**Exercise brief**
From the line containing "a super high" to the line containing "t from London" in the records below, set down every line exactly as it stands, both ends included, and skip the pictures.

Dataset entries
§ §

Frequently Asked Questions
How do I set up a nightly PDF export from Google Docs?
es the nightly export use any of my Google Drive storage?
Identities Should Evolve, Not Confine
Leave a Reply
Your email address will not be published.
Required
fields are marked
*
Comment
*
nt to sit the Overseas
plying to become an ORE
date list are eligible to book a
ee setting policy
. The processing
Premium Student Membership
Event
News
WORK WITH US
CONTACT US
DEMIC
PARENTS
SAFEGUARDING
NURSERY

§ §

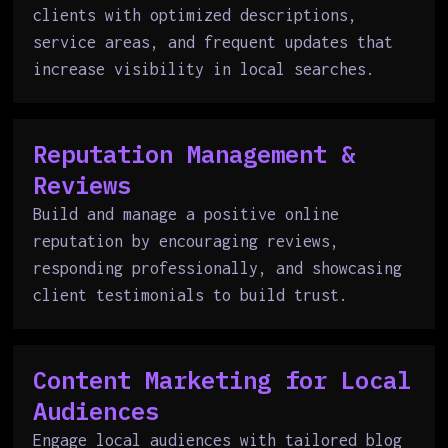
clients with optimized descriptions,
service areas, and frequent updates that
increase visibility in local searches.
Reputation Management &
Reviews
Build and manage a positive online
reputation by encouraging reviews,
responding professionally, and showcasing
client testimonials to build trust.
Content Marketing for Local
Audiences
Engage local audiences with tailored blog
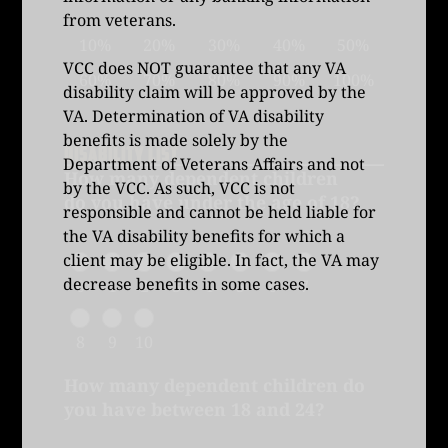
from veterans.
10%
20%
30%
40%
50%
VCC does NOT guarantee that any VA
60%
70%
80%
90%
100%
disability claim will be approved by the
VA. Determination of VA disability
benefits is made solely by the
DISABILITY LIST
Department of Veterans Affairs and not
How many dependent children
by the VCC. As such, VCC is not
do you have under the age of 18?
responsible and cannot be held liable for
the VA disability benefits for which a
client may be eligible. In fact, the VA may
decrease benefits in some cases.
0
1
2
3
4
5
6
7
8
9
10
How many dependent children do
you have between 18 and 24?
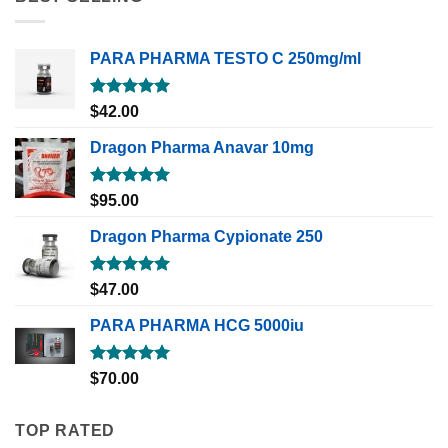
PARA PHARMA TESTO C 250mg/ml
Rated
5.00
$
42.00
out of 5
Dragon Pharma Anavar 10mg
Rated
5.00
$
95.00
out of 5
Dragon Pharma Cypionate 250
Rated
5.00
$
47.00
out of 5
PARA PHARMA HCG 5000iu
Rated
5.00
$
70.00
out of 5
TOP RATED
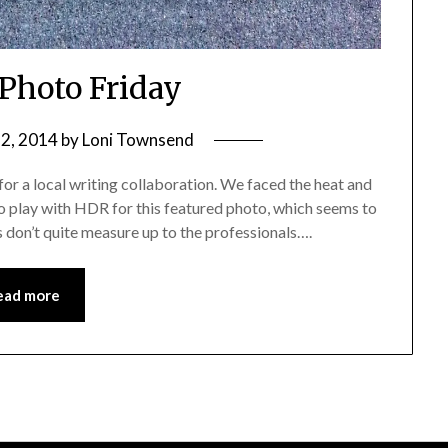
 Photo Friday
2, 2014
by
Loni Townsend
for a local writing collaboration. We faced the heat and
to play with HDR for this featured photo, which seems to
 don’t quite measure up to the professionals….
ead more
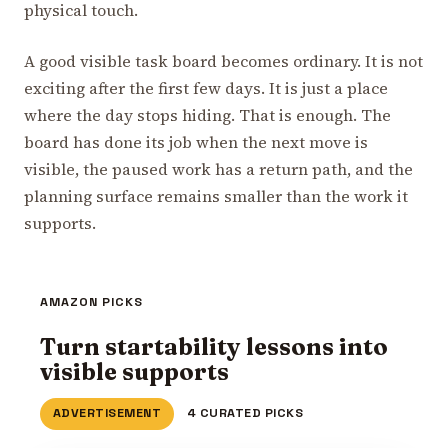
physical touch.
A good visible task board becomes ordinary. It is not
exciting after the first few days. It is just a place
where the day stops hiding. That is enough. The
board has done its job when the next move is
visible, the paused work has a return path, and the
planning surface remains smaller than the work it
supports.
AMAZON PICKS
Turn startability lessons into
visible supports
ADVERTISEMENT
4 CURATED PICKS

§ §

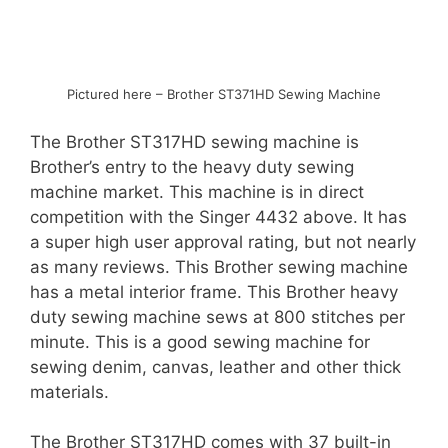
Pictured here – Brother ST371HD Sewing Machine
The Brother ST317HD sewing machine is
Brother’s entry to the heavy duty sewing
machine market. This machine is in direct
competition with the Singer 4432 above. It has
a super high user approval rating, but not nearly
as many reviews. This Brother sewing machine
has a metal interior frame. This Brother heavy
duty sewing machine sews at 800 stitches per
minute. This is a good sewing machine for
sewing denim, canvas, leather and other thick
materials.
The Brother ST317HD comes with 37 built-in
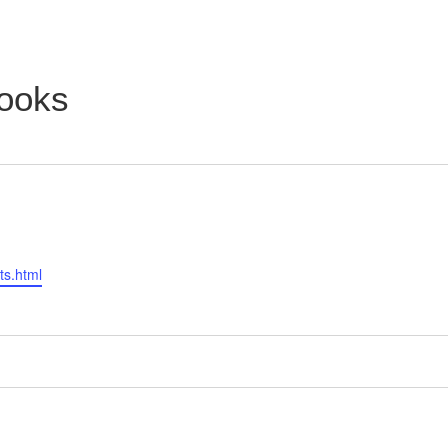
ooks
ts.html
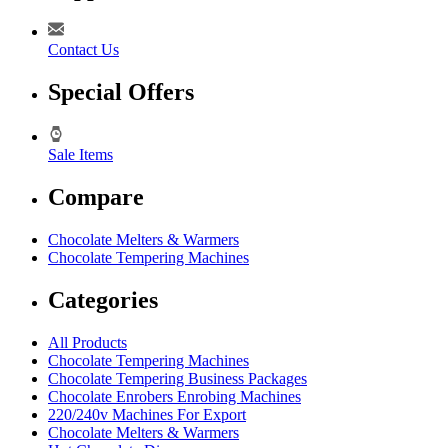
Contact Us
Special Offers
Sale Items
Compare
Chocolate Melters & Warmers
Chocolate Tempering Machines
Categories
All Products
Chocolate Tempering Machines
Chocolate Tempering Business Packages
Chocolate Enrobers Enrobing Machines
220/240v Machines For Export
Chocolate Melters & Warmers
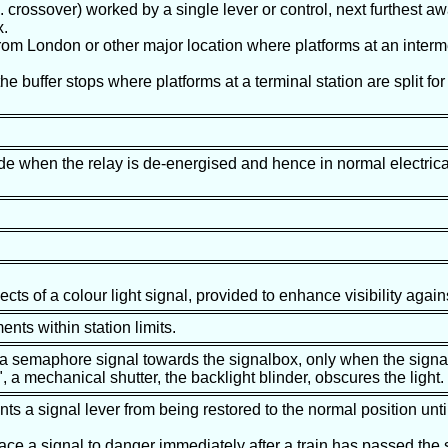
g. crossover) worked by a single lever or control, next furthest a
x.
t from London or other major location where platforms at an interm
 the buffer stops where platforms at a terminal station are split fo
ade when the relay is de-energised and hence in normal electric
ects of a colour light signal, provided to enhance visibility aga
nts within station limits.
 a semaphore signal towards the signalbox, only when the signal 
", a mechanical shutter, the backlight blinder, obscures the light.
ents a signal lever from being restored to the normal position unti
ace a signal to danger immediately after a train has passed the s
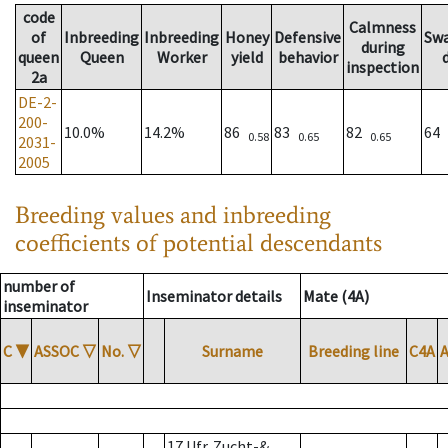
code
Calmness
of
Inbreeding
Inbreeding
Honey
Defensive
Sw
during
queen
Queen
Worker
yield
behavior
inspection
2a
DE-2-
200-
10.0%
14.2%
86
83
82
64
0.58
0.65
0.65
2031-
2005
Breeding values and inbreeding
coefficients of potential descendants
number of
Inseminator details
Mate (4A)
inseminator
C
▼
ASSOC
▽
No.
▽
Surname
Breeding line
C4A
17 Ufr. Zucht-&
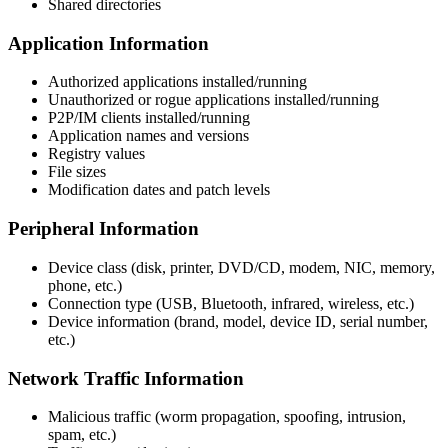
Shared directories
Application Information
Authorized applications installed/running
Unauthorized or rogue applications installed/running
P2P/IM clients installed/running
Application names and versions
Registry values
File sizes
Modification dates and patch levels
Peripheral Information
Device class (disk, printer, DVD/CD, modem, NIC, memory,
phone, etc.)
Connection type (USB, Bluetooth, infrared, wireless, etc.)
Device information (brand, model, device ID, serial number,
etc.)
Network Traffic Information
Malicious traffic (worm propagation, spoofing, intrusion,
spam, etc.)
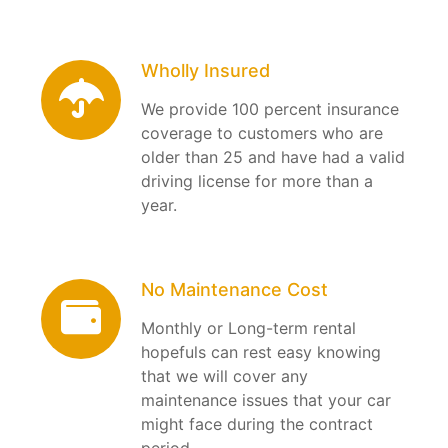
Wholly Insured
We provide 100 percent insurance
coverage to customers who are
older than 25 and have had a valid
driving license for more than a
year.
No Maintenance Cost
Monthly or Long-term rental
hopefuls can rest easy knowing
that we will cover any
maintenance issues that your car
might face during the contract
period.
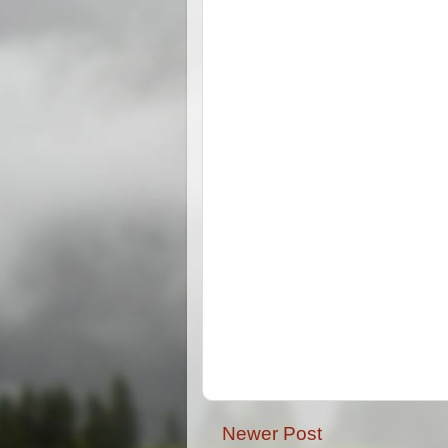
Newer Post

§ §

**Solution to this task**
a super high user approval rating, but not nearly
as many reviews. This Brother sewing machine
has a metal interior frame. This Brother heavy
duty sewing machine sews at 800 stitches per
minute. This is a good sewing machine for
sewing denim, canvas, leather and other thick
materials.
The Brother ST317HD comes with 37 built-in
ooks
ts.html
Contact Us
Special Offers
Sale Items
Compare
Chocolate Melters & Warmers
Chocolate Tempering Machines
Categories
All Products
Chocolate Tempering Machines
Chocolate Tempering Business Packages
Chocolate Enrobers Enrobing Machines
220/240v Machines For Export
Chocolate Melters & Warmers
g. crossover) worked by a single lever or control, next furthest a
x.
t from London or other major location where platforms at an interm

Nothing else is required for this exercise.